== EXCERPT TO READ ==

»»

# My Mom Likes My Book...



## Caged Maiden (Jul 4, 2016)

Hi Scribes!

So, I sent my mother the first two chapters of my book I'm rewriting. I was really nervous. Firstly, because the book is stuffed full of questionably tasteful content. Prostitutes, drugs, a poker game, debauchery in every form. And that's just chapter one. And the language is stuff I don't say in real life, and I've got something of a colorful vocabulary in that way...

I've been writing since 2001, and I didn't even TELL my family that I wrote at all, until 2013. Only my mom new. And I basically had to tell her because I made a Facebook author page...and I mean, she's not dumb...so it was tell her about it and ask her to like the page, or try to keep it a secret like the guinea pig I kept in my closet for three days because she said I couldn't have it. 

Anyways, so I have talked to her a little about writing and why I do it and stuff, but it was all sort of surface stuff. I didn't get into the specifics, like I do with my writer friends. But she commented once on a Facebook post, where I quoted part of a scene, and she said she loved it, and that my passage felt like it was a "real book". I smiled. "Yeah, Mom," I said. "That's my goal. I'm a real writer...been doing it a long time."

So after a couple conversations, we somehow established that she'd like to have a look at something. 

Whoa. OMG. What to send?!?!?

Do I send her something cute and light-hearted? I have a couple shorts that fit the bill. 

Do I send a psychological sort of story, set in the real world? I mean, just so it isn't an investment of her time, having to learn a fantasy setting?

I didn't know what to do. I sent her a grab bag of short stories, I believe. Sort of one from each category. Cute, clever, weird, and funny.

I asked if she wanted to read a novel, though, and she said that a novel interested her much more than short stories (which she still hasn't read). Well, okay, then. 

I sent her the opening of my novel with the coarse language...and I only warned her about it like twice, once privately, and once publicly, on Facebook. HA!

Have any of you folks showed your work to you parents? 

What did they say? Were they supportive? Did they give critique at all?

Well, i didn't know what to expect, but I'd already apologized in advance for the use of the c-word and some other stuff I felt wasn't mom-impressing. And I just sent it. F*** it, right? I'm 35...my mom's 55...we're beyond keeping secrets. In fact, it was a really revealing and honest conversation that began this whole thing. We had a phone call where we really tore some bandaids off old wounds, things from 20 years ago. And it was GOOD.

««

== Pose landmark coordinates ==
»»

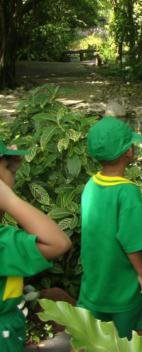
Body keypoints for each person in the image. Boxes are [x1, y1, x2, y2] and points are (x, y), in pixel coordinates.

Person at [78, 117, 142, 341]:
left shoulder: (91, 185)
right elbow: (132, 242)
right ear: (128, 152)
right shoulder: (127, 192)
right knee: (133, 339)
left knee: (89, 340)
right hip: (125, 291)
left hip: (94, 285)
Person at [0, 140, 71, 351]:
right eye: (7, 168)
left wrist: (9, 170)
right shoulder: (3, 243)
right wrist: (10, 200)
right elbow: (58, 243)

««
»»

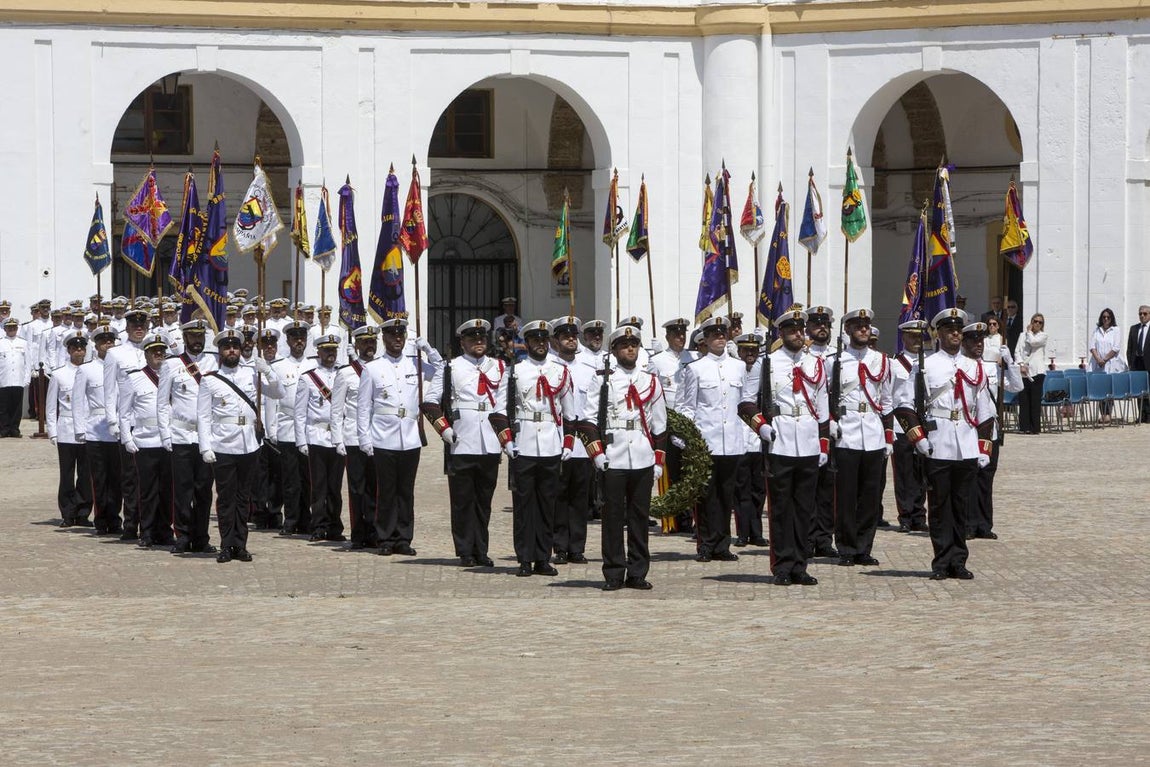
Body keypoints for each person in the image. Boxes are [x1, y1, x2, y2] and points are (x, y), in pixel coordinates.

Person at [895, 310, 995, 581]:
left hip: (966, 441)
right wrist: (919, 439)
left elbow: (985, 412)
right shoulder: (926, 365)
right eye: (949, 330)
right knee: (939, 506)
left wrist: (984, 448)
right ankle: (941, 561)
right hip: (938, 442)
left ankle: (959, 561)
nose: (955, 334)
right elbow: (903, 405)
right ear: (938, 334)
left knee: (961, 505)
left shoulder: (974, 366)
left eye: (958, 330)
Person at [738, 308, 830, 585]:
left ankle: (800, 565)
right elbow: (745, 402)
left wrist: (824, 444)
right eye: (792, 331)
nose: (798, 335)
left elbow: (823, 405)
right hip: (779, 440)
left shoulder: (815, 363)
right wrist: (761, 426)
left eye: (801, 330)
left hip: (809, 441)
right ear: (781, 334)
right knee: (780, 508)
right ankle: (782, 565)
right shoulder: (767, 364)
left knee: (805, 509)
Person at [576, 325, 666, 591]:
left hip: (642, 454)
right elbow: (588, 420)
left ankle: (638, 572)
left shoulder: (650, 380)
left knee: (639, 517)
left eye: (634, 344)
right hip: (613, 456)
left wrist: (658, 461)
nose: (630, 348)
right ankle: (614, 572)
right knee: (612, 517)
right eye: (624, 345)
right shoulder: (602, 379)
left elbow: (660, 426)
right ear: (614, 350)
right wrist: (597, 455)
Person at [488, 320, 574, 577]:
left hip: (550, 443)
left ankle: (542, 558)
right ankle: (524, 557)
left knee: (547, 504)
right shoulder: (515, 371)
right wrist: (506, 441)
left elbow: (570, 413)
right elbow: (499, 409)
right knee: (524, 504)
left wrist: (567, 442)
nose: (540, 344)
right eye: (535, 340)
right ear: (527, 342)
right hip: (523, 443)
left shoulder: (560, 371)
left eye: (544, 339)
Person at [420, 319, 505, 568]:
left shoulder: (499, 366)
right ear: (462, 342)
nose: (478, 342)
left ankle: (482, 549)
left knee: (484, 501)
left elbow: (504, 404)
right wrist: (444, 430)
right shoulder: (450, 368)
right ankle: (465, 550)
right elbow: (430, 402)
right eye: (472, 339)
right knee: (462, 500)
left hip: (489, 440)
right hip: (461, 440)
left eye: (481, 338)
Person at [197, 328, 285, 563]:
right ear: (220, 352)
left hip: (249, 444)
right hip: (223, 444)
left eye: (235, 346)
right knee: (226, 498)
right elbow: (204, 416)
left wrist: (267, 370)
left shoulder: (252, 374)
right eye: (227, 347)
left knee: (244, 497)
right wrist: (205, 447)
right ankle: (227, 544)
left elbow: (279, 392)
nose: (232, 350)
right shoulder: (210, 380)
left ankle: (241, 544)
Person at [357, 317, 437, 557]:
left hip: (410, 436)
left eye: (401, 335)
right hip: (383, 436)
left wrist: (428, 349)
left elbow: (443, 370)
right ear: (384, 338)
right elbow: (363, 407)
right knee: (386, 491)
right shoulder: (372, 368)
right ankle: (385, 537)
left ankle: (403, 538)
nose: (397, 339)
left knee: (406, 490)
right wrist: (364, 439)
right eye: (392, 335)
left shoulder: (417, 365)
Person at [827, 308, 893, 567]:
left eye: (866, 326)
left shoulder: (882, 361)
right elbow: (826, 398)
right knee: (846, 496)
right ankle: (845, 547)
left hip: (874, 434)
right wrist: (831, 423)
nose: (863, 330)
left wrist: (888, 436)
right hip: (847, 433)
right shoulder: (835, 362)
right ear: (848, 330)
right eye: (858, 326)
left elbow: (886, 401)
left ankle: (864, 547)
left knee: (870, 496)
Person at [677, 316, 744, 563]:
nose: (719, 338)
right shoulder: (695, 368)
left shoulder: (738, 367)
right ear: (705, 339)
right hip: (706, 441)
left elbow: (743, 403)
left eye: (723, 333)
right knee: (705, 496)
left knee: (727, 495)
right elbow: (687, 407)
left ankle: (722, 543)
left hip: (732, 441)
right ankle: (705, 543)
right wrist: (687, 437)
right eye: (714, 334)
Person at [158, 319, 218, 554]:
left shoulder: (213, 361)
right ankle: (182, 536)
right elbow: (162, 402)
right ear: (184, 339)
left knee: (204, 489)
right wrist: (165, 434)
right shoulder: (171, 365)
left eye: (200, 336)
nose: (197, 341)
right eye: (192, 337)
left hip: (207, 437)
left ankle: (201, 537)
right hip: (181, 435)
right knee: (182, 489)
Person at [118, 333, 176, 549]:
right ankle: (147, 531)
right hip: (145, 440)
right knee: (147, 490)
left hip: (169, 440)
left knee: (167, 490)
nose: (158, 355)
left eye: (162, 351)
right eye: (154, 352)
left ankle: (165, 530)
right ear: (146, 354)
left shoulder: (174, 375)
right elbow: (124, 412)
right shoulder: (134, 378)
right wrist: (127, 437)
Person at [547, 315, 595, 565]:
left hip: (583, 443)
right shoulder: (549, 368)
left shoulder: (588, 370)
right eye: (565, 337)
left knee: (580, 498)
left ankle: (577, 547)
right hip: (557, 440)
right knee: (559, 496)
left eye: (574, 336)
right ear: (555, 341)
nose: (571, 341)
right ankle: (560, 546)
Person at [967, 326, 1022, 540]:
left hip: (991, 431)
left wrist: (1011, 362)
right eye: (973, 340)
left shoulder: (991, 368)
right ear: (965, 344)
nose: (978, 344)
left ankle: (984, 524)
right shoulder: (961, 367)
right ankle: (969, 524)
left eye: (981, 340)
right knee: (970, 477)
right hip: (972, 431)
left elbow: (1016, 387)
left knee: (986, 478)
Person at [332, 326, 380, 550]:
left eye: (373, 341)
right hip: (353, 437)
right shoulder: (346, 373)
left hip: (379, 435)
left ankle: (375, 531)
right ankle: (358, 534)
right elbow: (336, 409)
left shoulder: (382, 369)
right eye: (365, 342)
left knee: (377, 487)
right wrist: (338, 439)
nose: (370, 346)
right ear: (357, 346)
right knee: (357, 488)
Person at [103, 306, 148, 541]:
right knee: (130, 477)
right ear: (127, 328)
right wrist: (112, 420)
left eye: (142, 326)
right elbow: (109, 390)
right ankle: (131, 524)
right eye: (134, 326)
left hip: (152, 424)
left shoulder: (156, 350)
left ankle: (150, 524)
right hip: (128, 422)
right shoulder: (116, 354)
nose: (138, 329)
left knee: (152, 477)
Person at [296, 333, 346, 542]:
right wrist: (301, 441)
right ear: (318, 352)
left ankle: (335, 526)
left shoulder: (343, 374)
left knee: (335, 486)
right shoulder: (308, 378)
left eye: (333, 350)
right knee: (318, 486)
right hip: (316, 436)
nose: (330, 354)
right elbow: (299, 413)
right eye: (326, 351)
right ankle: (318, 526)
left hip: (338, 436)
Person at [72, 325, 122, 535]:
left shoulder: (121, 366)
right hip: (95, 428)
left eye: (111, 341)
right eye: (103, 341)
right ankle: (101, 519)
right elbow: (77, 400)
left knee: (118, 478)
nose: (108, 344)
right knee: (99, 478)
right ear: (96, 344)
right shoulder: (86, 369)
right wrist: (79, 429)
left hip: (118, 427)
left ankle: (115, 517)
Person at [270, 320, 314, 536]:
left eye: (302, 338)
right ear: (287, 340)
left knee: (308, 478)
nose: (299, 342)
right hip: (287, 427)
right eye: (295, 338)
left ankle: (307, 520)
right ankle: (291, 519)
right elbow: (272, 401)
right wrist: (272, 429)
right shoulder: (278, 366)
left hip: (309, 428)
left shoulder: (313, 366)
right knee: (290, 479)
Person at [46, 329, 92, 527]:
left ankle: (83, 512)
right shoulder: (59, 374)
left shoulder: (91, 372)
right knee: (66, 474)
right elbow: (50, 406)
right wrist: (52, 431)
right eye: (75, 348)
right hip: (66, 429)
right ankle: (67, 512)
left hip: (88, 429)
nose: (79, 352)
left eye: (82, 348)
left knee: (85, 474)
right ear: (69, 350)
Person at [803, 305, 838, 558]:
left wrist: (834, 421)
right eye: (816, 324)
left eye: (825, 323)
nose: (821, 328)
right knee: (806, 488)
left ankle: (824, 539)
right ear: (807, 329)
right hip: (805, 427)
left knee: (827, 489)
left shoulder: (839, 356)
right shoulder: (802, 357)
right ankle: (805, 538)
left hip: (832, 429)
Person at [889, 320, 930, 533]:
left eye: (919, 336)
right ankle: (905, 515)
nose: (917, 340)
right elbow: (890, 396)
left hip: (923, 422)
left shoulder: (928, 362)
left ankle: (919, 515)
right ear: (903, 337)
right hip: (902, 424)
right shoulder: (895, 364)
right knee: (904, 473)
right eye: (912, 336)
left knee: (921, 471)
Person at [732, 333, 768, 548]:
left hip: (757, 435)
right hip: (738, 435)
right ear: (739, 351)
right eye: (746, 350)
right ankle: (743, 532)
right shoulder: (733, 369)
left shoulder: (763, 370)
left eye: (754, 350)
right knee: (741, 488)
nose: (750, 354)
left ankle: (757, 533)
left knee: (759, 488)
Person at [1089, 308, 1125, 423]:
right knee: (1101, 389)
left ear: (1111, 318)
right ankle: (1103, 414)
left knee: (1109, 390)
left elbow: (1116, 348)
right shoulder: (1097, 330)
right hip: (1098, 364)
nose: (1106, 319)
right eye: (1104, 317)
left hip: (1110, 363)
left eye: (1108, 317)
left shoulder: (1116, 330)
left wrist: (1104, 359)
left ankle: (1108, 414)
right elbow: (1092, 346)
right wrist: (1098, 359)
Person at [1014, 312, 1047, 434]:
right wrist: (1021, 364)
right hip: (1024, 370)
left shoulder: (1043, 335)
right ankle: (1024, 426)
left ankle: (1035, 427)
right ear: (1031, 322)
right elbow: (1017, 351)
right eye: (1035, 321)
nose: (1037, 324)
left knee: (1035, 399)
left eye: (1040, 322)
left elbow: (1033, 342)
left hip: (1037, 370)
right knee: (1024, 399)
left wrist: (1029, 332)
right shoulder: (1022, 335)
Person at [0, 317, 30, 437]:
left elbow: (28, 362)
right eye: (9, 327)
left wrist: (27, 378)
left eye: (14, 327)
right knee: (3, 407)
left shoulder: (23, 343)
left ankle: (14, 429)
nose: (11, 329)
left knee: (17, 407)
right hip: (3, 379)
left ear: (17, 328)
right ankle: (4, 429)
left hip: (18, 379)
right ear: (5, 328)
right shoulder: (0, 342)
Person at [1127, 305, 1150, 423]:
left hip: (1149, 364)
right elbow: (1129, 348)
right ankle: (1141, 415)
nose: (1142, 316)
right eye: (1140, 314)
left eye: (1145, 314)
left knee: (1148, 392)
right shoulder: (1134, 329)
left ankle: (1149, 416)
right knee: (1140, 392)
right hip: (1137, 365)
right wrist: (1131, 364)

««

== TASK OBJECTIVE ==
Extend the forum post about sending a mother the opening chapters of a novel, picking up right after its final sentence.

== EXERCISE OUTPUT ==
Anyways, so I sent her my first chapter, which comes in at 12k words (broken into 5 parts) and she emailed me at 8:30 pm to tell me she was beginning the reading. I wished her luck, apologized again for the foul language and sexual content, and told her not to rush, because she's a "slow reader".

Well, she emailed me back at 11:30 to tell me how much she enjoyed the chapter. And I was like, "Um...did you...finish it already? Wait. Did the thing I sent you have five parts? It should have five parts. Maybe I sent just part of it."

HA! Nope. She finished all 12k words in three hours and said she just couldn't put it down. 

Wow. Thanks, mom. That made me feel warm and fuzzy. You know, after the confusion wore off.

So I just sent her the second chapter, another 10k words, and here was what she said:



> Loved it!  I can't wait to hear more about her magical talent.  It reads well.  This book is definitely holding my interest.  Yes, I read this section tonight.  When I get started I don't want to quit.  I keep wanting to find out more.....what is going to happen next.    I think you have a winner!
> Mom



I'm just so touched. I never expected to show my work to my mom, let alone have her actually enjoy it. This has been a very special week for me, because just a few months ago, I was ready to throw in the towel and abandon all hope of ever getting my shit together and actually writing something good. Right now, I have a hugely supportive crit group that pushes me and holds me to the highest standard, and friends here who share this journey (for richer or poorer, on good days and on bad, HA!), and my mom is now a fan. And my husband is just the most supportive person in the world, and he believes in me when I never believe in myself.

This experience has been so much better than I ever hoped for. In a way, I'm sad I was too scared to share this part of my life with my mother before. I was terrified. In fact...I don't think I could EVER tell my dad I write. I mean, it was his bookshelf that inspired my love of reading fantasy. He bought all those books that made me laugh and cry and feel. He's a super intense reader, and I'm sure he'd HATE everything about my writing. But at least Mom is entertained. That's a huge victory for me, and it's boosted my confidence so much.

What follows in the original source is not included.